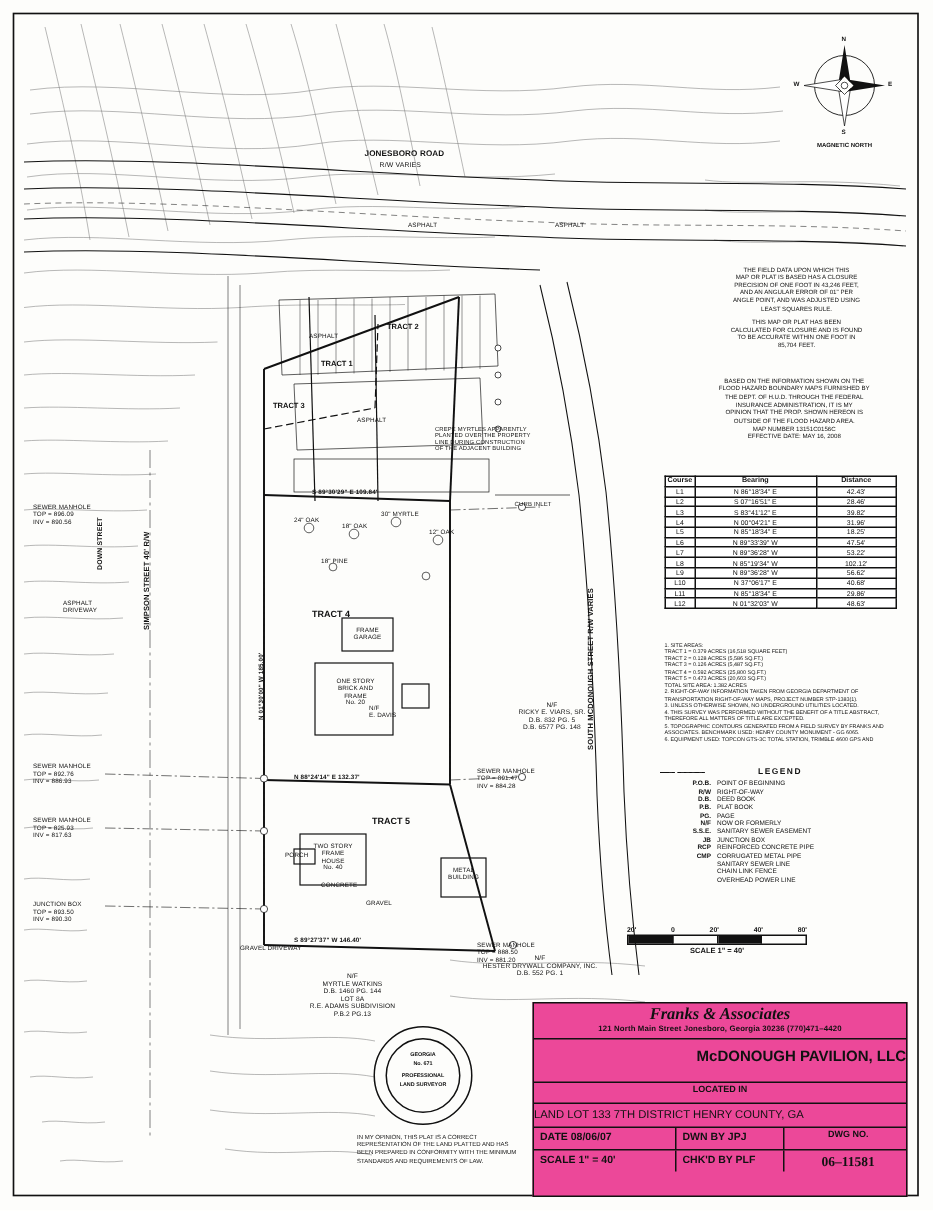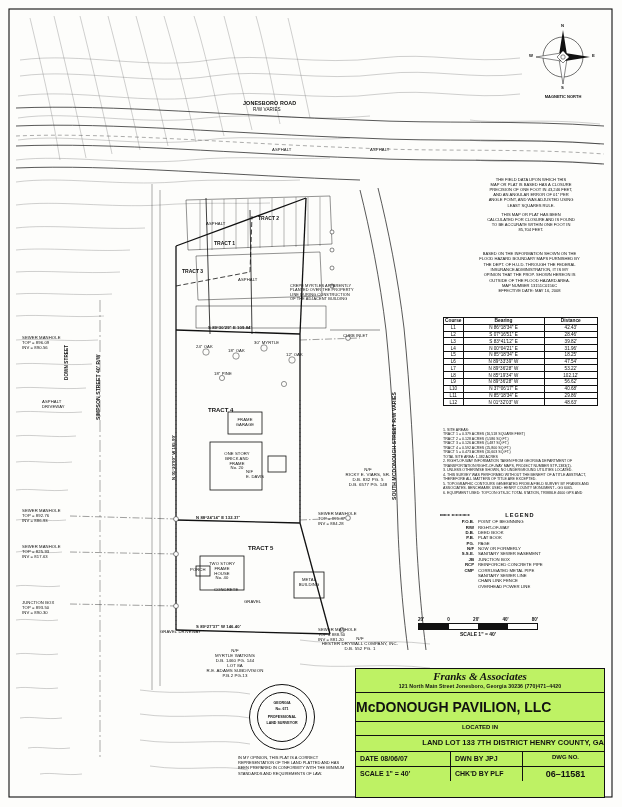--- a/index.html
+++ b/index.html
@@ -10,7 +10,7 @@
   .rot90{transform-origin:0 0;transform:rotate(-90deg);white-space:nowrap;}
   svg{position:absolute;left:0;top:0;}
   
-  #titleblock{position:absolute;left:355px;top:668px;width:248px;height:128px;border:1.2px solid #111;background:#bef264;}
+  #titleblock{position:absolute;left:355px;top:668px;width:248px;height:128px;border:1.2px solid #111;background:#ec4899;}
   #tb-firm{height:23px;border-bottom:1px solid #111;text-align:center;position:relative;}
   #tb-firm .fname{font-family:"Liberation Serif",serif;font-style:italic;font-size:11px;font-weight:bold;padding-top:1px;}
   #tb-firm .faddr{font-size:5.2px;font-weight:bold;letter-spacing:0.1px;margin-top:1px;}

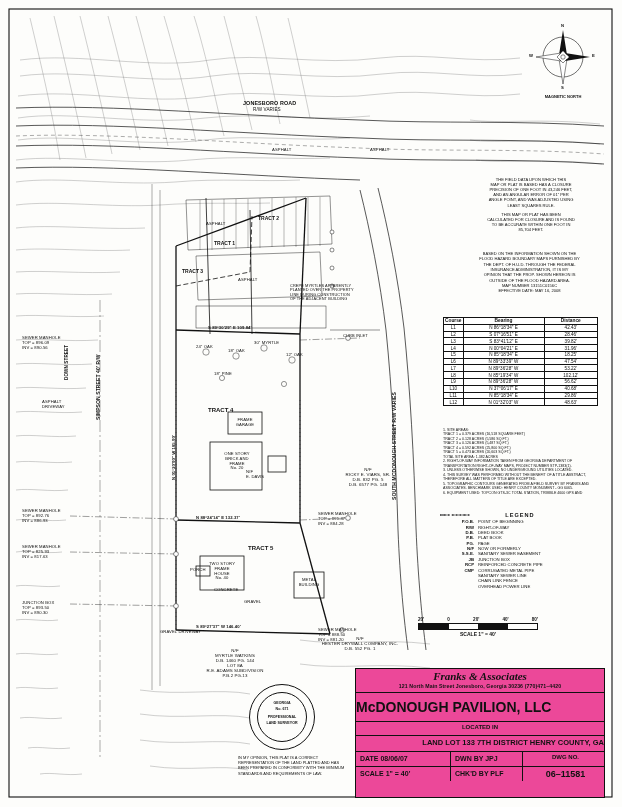--- a/index.html
+++ b/index.html
@@ -15,7 +15,7 @@
   #tb-firm .fname{font-family:"Liberation Serif",serif;font-style:italic;font-size:11px;font-weight:bold;padding-top:1px;}
   #tb-firm .faddr{font-size:5.2px;font-weight:bold;letter-spacing:0.1px;margin-top:1px;}
   #tb-r2{height:15px;border-bottom:1px solid #111;font-size:8px;font-weight:bold;padding:3px 0 0 4px;}
-  #tb-r3{height:22px;border-bottom:1px solid #111;text-align:left;font-size:14px;font-weight:bold;padding-top:6px;}
+  #tb-r3{height:22px;border-bottom:1px solid #111;text-align:right;font-size:10px;font-weight:bold;padding-top:6px;}
   #tb-r4{height:11px;border-bottom:1px solid #111;text-align:center;font-size:6px;font-weight:bold;padding-top:2px;}
   #tb-r5{height:13px;border-bottom:1px solid #111;text-align:right;font-size:7.5px;font-weight:bold;padding-top:2px;}
   #tb-r6{height:14px;border-bottom:1px solid #111;display:flex;font-size:7px;font-weight:bold;}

# # # # #

* YOUR GOAL *
Copy all of the entries verbatim, leaving out any pictures they contain.

* ANSWER AREA *
--- a/index.html
+++ b/index.html
@@ -10,7 +10,7 @@
   .rot90{transform-origin:0 0;transform:rotate(-90deg);white-space:nowrap;}
   svg{position:absolute;left:0;top:0;}
   
-  #titleblock{position:absolute;left:355px;top:668px;width:248px;height:128px;border:1.2px solid #111;background:#bef264;}
+  #titleblock{position:absolute;left:355px;top:668px;width:248px;height:128px;border:1.2px solid #111;background:#ec4899;}
   #tb-firm{height:23px;border-bottom:1px solid #111;text-align:center;position:relative;}
   #tb-firm .fname{font-family:"Liberation Serif",serif;font-style:italic;font-size:11px;font-weight:bold;padding-top:1px;}
   #tb-firm .faddr{font-size:5.2px;font-weight:bold;letter-spacing:0.1px;margin-top:1px;}

--- a/index.html
+++ b/index.html
@@ -15,7 +15,7 @@
   #tb-firm .fname{font-family:"Liberation Serif",serif;font-style:italic;font-size:11px;font-weight:bold;padding-top:1px;}
   #tb-firm .faddr{font-size:5.2px;font-weight:bold;letter-spacing:0.1px;margin-top:1px;}
   #tb-r2{height:15px;border-bottom:1px solid #111;font-size:8px;font-weight:bold;padding:3px 0 0 4px;}
-  #tb-r3{height:22px;border-bottom:1px solid #111;text-align:left;font-size:14px;font-weight:bold;padding-top:6px;}
+  #tb-r3{height:22px;border-bottom:1px solid #111;text-align:right;font-size:10px;font-weight:bold;padding-top:6px;}
   #tb-r4{height:11px;border-bottom:1px solid #111;text-align:center;font-size:6px;font-weight:bold;padding-top:2px;}
   #tb-r5{height:13px;border-bottom:1px solid #111;text-align:right;font-size:7.5px;font-weight:bold;padding-top:2px;}
   #tb-r6{height:14px;border-bottom:1px solid #111;display:flex;font-size:7px;font-weight:bold;}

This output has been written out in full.